Jensen, Melba P 01 January 2005 (has links)
In November 1852, Frederick Douglass composed The Heroic Slave , a novella about Madison Washington's leadership of the 1841 Creole insurrection. In the novella, Douglass attempted to justify his adoption of political methods to the antislavery community. As literary models for his story, Douglass drew on portraits of heroic slaves in his own autobiography, Narrative of the Life of Frederick Douglass, An American Slave (1845), Harriet B. Stowe's Uncle Tom's Cabin; Or, Life among the Lowly (1852), Lord Byron's Childe Harold's Pilgrimage (1812–18), and the deposition of the Creole crew, called the “New Orleans Protest” (1841). The result was an intertextual conversation among Douglass, Stowe, Byron, and the Creole crew, which Douglass used to initiate a series of autobiographical revisions. Reading The Heroic Slave as an intertextual conversation offers an alternative to the current practice of assigning this work either to the genre of fiction or to the slave narrative, which has subordinated discussion of the historical context for the story's composition to contemporary attempts to theorize the genre of autobiography. An intertextual reading shows that Douglass was developing a notion of political discourse and action based on friendship as an alternative to Stowe's emphasis on moral reform based on sympathy.
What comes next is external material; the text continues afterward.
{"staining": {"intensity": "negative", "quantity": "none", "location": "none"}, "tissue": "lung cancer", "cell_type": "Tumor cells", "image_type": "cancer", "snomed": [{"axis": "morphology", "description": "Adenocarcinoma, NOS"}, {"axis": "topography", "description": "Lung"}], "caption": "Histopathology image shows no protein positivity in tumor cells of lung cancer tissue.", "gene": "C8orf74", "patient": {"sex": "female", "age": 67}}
Douglass's emphasis on friendship in the novella was, in part, a response to his collaboration with Gerrit Smith, whom he helped elect to the U.S. House of Representatives in 1852, and the novella reflects Douglass's intellectual and professional development from 1847 to 1852, a period to which his latter autobiographies give relatively little attention. Writing a history of Madison Washington's participation in the Creole rebellion for an audience who had, largely, forgotten the event, offered Douglass the opportunity to examine the connection between enslavement and erasure from national history. His novella attempted to reverse this process by presenting Washington's actions as a battle in an ongoing American revolution.